Newcastle University duo expose IT security flaws

Oct 22 2008 by Paul James, The Journal

COMPUTER experts in Newcastle took a fraction of a second to crack security systems behind the biggest names in global email.

The Newcastle University scientists exposed failings in Microsoft and Yahoo’s spam filters, which the companies believed were secure enough to prevent abuse.

Fortunately for the two internet giants, Dr Jeff Yan and PhD student Ahmad Salah El Ahmad took their findings straight to the companies to help them improve their systems.

Their work centred on the tests designed to prevent automated attacks, where a computer is set up to constantly bombard an online system with junk, which is known as CAPTCHA (Completely Automated Public Turing Test to Tell Computers and Humans Apart).

Sites which used the security systems included Microsoft’s Hotmail, MSN and Windows Live and the Yahoo email service.

It emerged during the research that cheap labour in developing countries was being hired to trawl through the security systems which use pictures of wavy, distorted letters which have to be deciphered and typed into a box before users can access websites and email accounts.

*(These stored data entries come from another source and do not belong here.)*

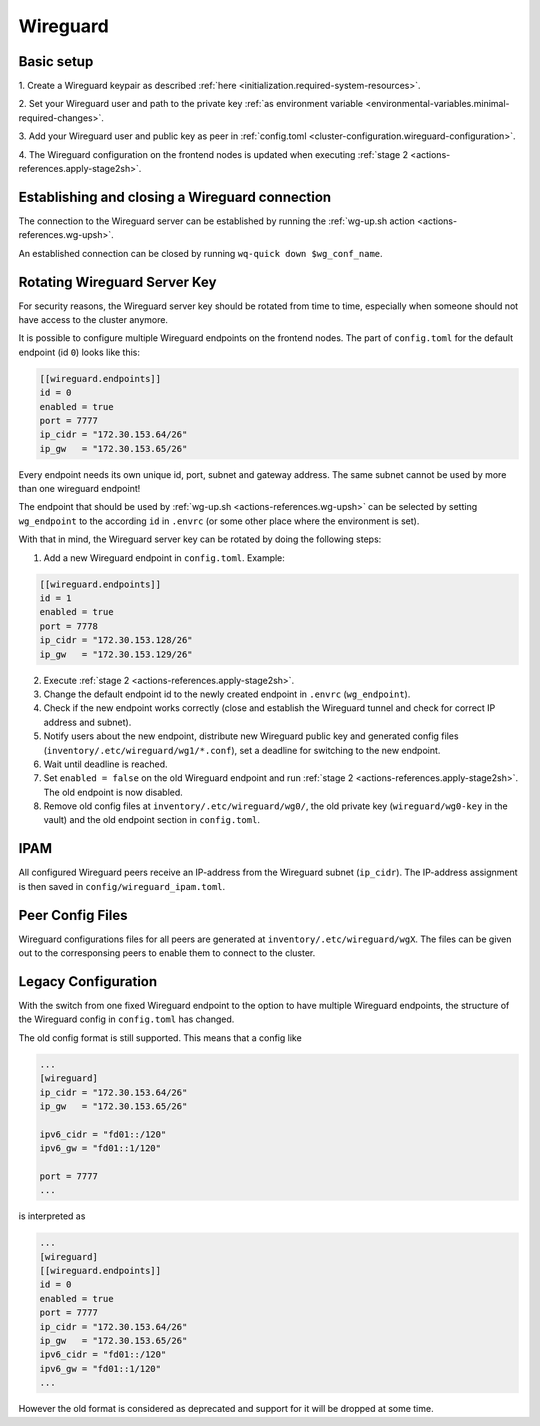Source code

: Wireguard
=========

Basic setup
-----------

1. Create a Wireguard keypair as described
:ref:`here <initialization.required-system-resources>`.

2. Set your Wireguard user and path to the private key
:ref:`as environment variable <environmental-variables.minimal-required-changes>`.

3. Add your Wireguard user and public key as peer in
:ref:`config.toml <cluster-configuration.wireguard-configuration>`.

4. The Wireguard configuration on the frontend nodes is updated when executing
:ref:`stage 2 <actions-references.apply-stage2sh>`.

Establishing and closing a Wireguard connection
-----------------------------------------------
The connection to the Wireguard server can be established by running the
:ref:`wg-up.sh action <actions-references.wg-upsh>`.

An established connection can be closed by running ``wq-quick down $wg_conf_name``.

Rotating Wireguard Server Key
-----------------------------
For security reasons, the Wireguard server key should be rotated from time to time,
especially when someone should not have access to the cluster anymore.

It is possible to configure multiple Wireguard endpoints on the frontend nodes.
The part of ``config.toml`` for the default endpoint (id ``0``) looks like this:

.. code:: toml

   [[wireguard.endpoints]]
   id = 0
   enabled = true
   port = 7777
   ip_cidr = "172.30.153.64/26"
   ip_gw   = "172.30.153.65/26"

Every endpoint needs its own unique id, port, subnet and gateway address.
The same subnet cannot be used by more than one wireguard endpoint!

The endpoint that should be used by :ref:`wg-up.sh <actions-references.wg-upsh>` can be
selected by setting ``wg_endpoint`` to the according ``id`` in ``.envrc``
(or some other place where the environment is set).

With that in mind, the Wireguard server key can be rotated by doing the following steps:

1. Add a new Wireguard endpoint in ``config.toml``. Example:

.. code:: toml

   [[wireguard.endpoints]]
   id = 1
   enabled = true
   port = 7778
   ip_cidr = "172.30.153.128/26"
   ip_gw   = "172.30.153.129/26"

2. Execute :ref:`stage 2 <actions-references.apply-stage2sh>`.

3. Change the default endpoint id to the newly created endpoint in ``.envrc``
   (``wg_endpoint``).

4. Check if the new endpoint works correctly (close and establish the Wireguard tunnel
   and check for correct IP address and subnet).

5. Notify users about the new endpoint, distribute new Wireguard public key and
   generated config files (``inventory/.etc/wireguard/wg1/*.conf``), set a deadline for
   switching to the new endpoint.

6. Wait until deadline is reached.

7. Set ``enabled = false`` on the old Wireguard endpoint and run
   :ref:`stage 2 <actions-references.apply-stage2sh>`. The old endpoint is now disabled.

8. Remove old config files at ``inventory/.etc/wireguard/wg0/``, the old private key
   (``wireguard/wg0-key`` in the vault) and the old endpoint section in ``config.toml``.

IPAM
----
All configured Wireguard peers receive an IP-address from the Wireguard subnet
(``ip_cidr``).
The IP-address assignment is then saved in ``config/wireguard_ipam.toml``.

Peer Config Files
-----------------
Wireguard configurations files for all peers are generated at
``inventory/.etc/wireguard/wgX``. The files can be given out to the corresponsing peers
to enable them to connect to the cluster.

Legacy Configuration
--------------------
With the switch from one fixed Wireguard endpoint to the option to have multiple
Wireguard endpoints, the structure of the Wireguard config in ``config.toml`` has
changed.

The old config format is still supported. This means that a config like

.. code:: toml

   ...
   [wireguard]
   ip_cidr = "172.30.153.64/26"
   ip_gw   = "172.30.153.65/26"

   ipv6_cidr = "fd01::/120"
   ipv6_gw = "fd01::1/120"

   port = 7777
   ...

is interpreted as

.. code:: toml

   ...
   [wireguard]
   [[wireguard.endpoints]]
   id = 0
   enabled = true
   port = 7777
   ip_cidr = "172.30.153.64/26"
   ip_gw   = "172.30.153.65/26"
   ipv6_cidr = "fd01::/120"
   ipv6_gw = "fd01::1/120"
   ...

However the old format is considered as deprecated and support for it will be dropped
at some time.
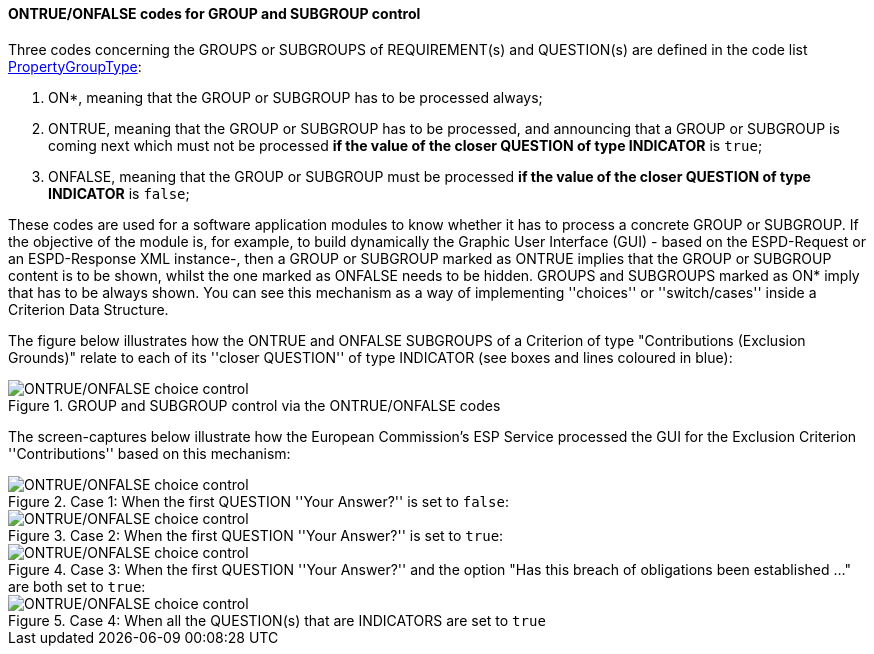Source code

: ==== ONTRUE/ONFALSE codes for GROUP and SUBGROUP control

Three codes concerning the GROUPS or SUBGROUPS of REQUIREMENT(s) and QUESTION(s) are defined in the code list
link:https://github.com/ESPD/ESPD-EDM/blob/2.1.0/docs/src/main/asciidoc/dist/cl/xlsx/ESPD-CodeLists-V2.1.0.xlsx[PropertyGroupType]:

. ON*, meaning that the GROUP or SUBGROUP has to be processed always;
. ONTRUE, meaning that the GROUP or SUBGROUP has to be processed, and announcing that a GROUP or SUBGROUP is coming
next which must not be processed *if the value of the closer QUESTION of type INDICATOR* is `true`;
. ONFALSE, meaning that the GROUP or SUBGROUP must be processed *if the value of the closer QUESTION of type INDICATOR* is `false`;

These codes are used for a software application modules to know whether it has to process a concrete GROUP or SUBGROUP.
If the objective of the module is, for example, to build dynamically the Graphic User Interface (GUI) - based on the
ESPD-Request or an ESPD-Response XML instance-, then a GROUP or SUBGROUP marked as ONTRUE implies that the GROUP or
SUBGROUP content is to be shown, whilst the one marked as ONFALSE needs to be hidden. GROUPS and SUBGROUPS marked as
ON* imply that has to be always shown. You can see this mechanism as a way of implementing ''choices'' or
''switch/cases'' inside a Criterion Data Structure.

The figure below illustrates how the ONTRUE and ONFALSE SUBGROUPS of a Criterion of type "Contributions
(Exclusion Grounds)" relate to each of its ''closer QUESTION'' of type INDICATOR (see boxes and lines coloured in blue):

.GROUP and SUBGROUP control via the ONTRUE/ONFALSE codes
image::ONTRUE_ONFALSE_Use.png[ONTRUE/ONFALSE choice control, alt="ONTRUE/ONFALSE choice control", align="center"]

The screen-captures below illustrate how the European Commission's ESP Service processed the GUI for the Exclusion Criterion
''Contributions'' based on this mechanism:

.Case 1: When the first QUESTION ''Your Answer?'' is set to `false`:
image::ONTRUE_ONFALSE_Mockup_1.png[ONTRUE/ONFALSE choice control, alt="ONTRUE/ONFALSE choice control", align="center"]

.Case 2: When the first QUESTION ''Your Answer?'' is set to `true`:
image::ONTRUE_ONFALSE_Mockup_2.png[ONTRUE/ONFALSE choice control, alt="ONTRUE/ONFALSE choice control", align="center"]

.Case 3: When the first QUESTION ''Your Answer?'' and the option "Has this breach of obligations been established ..." are both set to `true`:
image::ONTRUE_ONFALSE_Mockup_3.png[ONTRUE/ONFALSE choice control, alt="ONTRUE/ONFALSE choice control", align="center"]

.Case 4: When all the QUESTION(s) that are INDICATORS are set to `true`
image::ONTRUE_ONFALSE_Mockup_4.png[ONTRUE/ONFALSE choice control, alt="ONTRUE/ONFALSE choice control", align="center"]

The codes have become standard technology used to defend against automated ‘bots’ – which can grab thousands of free email accounts in order to continuously spread junk emails or post adverts on blogs – and are used by Microsoft, Yahoo, Google and many others.

But Dr Yan’s research also showed computers were able to break the codes much more easily than previously thought.

Using an ordinary desktop computer, Dr Yan and Mr El Ahmad used a seven- step method – which took less than 80 milliseconds – to bypass Microsoft’s security scheme. His findings have been released now that the companies concerned have addressed the issues raised by the research.

Dr Yan said: “There were suggestions that cheap labour was behind this increase and that CAPTCHA security was good enough, but low-paid people in developing countries were being hired to decode it manually.

“Our research showed that computers, not people, were able to break this code much more easily than previously thought.

“In our view, unfortunately all the different versions only provided a false sense of security as they were all open to our simple, low-cost segmentation attacks.”

But he said the steps taken to make it harder for computers to decipher the codes could also make it more difficult for humans.

Dr Yan and Mr El Ahmad are currently designing a ‘tool box’, which will contain a collection of methods to allow companies to evaluate the strength of future systems.